Configurations that were marked as failed (an unhandled exception during evaluation) are also skipped on a plain re-run. To re-run a failed configuration, see the section below.
Adding new configurations
New entries can be appended to any of the four search-space lists at any time. On the next run, only the new entries are evaluated; all previously completed configurations are recognised by their identifier and skipped.
For example, to add a new taxonomic resolution and a new learner to the IBD script:
TAXONOMIC_RESOLUTIONS_CONFIGS = [
# ... existing entries ...
mll.TaxonomicProcessingConfig.filter_exact(
level=mll.TaxonomicLevel.SPECIES,
),
]
MODEL_CONFIGS = [
# ... existing entries ...
mll.LogisticRegression(C=1.0),
]Re-running the script evaluates all combinations involving the new entries while leaving existing results untouched.
Re-running a failed configuration
Each configuration is identified by a string derived from the target name, taxonomic resolution, transformation, projection, and the learner name together with its explicitly-set constructor arguments. Changing any of those arguments produces a different identifier, which the framework treats as a new, unevaluated configuration.

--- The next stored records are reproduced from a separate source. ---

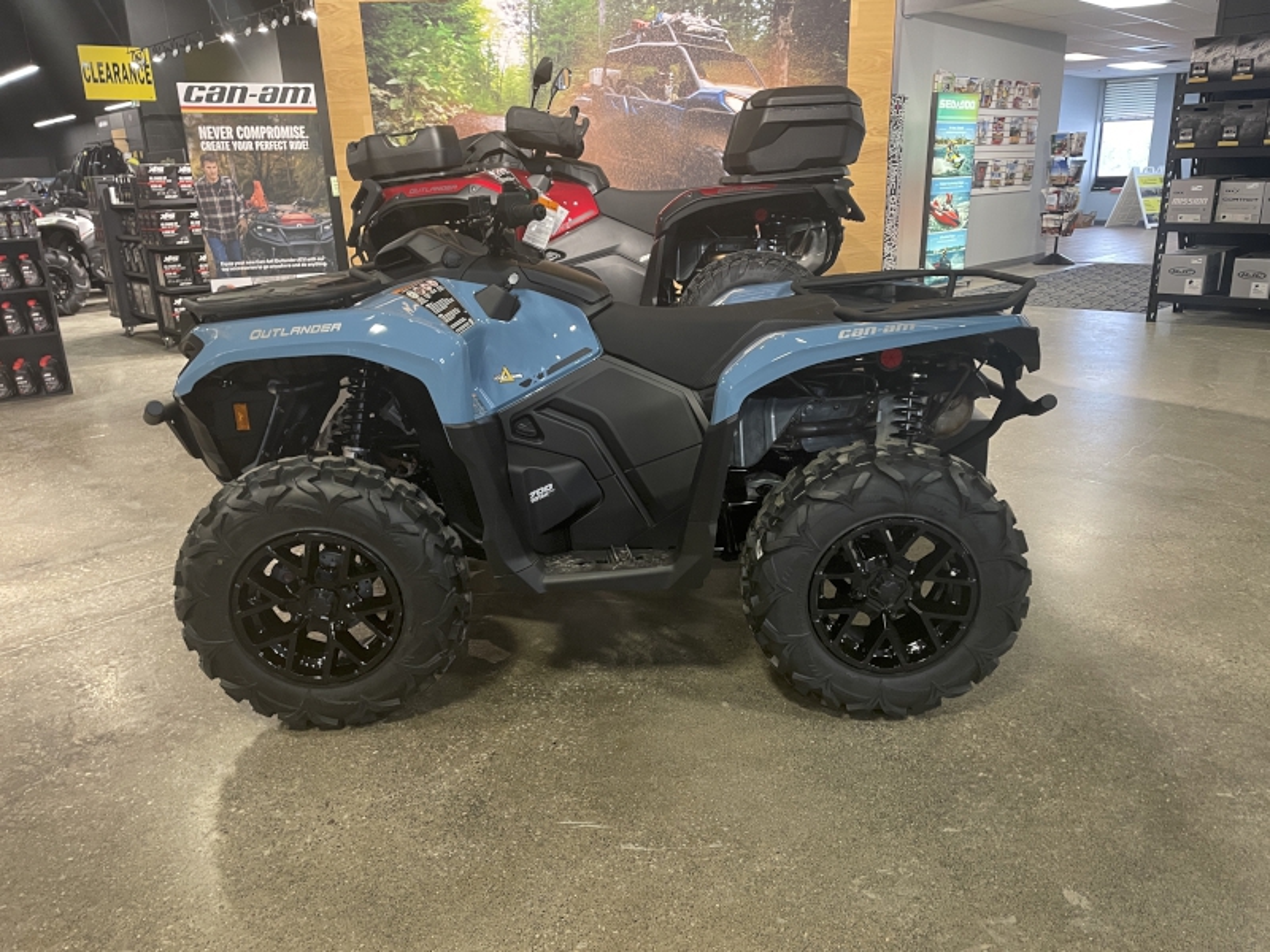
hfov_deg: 67.3
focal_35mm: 26
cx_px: 635
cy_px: 476
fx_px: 954
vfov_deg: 53.1
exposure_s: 1/60
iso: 320
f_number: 1.6
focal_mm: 4.2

The most direct way to force a re-run of a configuration that previously failed is to add or change a parameter that becomes part of the identifier. Adding random_state to a learner that did not have it set is a common choice:
# Original — has been marked failed, will be skipped
mll.XGBoost(n_estimators=1000),
# New entry — different identifier, will be evaluated
mll.XGBoost(n_estimators=1000, random_state=42),Both entries remain in the list. The original is skipped; the new one runs as a fresh configuration with its own output directory.

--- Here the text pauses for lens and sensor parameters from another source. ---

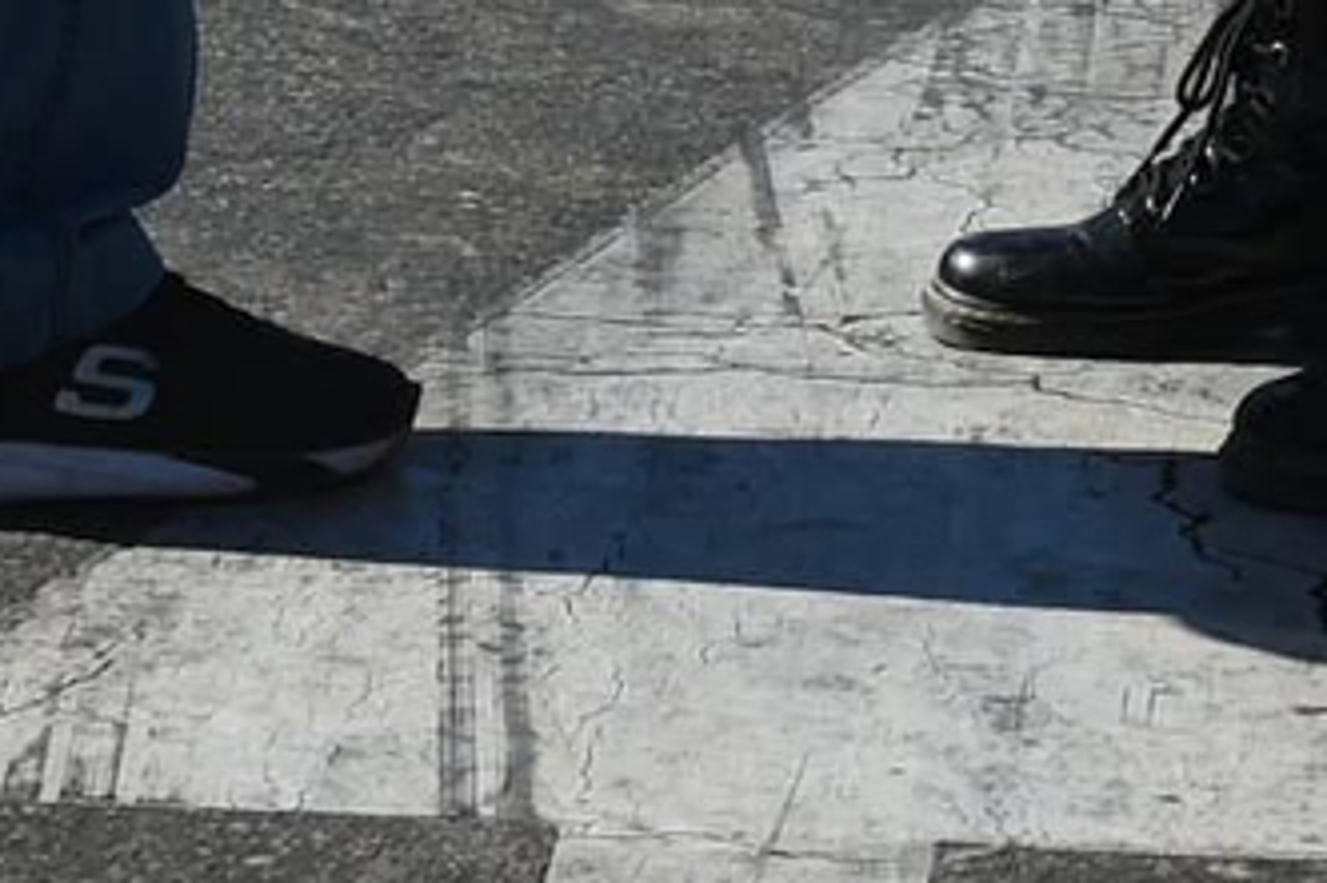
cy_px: -1544
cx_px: 1535
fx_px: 8879
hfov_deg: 8.5
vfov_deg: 5.4
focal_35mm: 241
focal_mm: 40
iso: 200
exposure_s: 1/800
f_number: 9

Any other explicitly-set argument works the same way. The argument does not need to affect the model meaningfully — its only role here is to distinguish the identifier. That said, random_state has the practical benefit of making the new run deterministic and directly comparable to others.
Starting fresh
To discard all progress and re-run the entire experiment from the beginning, delete the progress database:
rm results/ibd_franzosa/siso/target-Study.Group/experiment_progress.dbThe database is recreated automatically on the next run.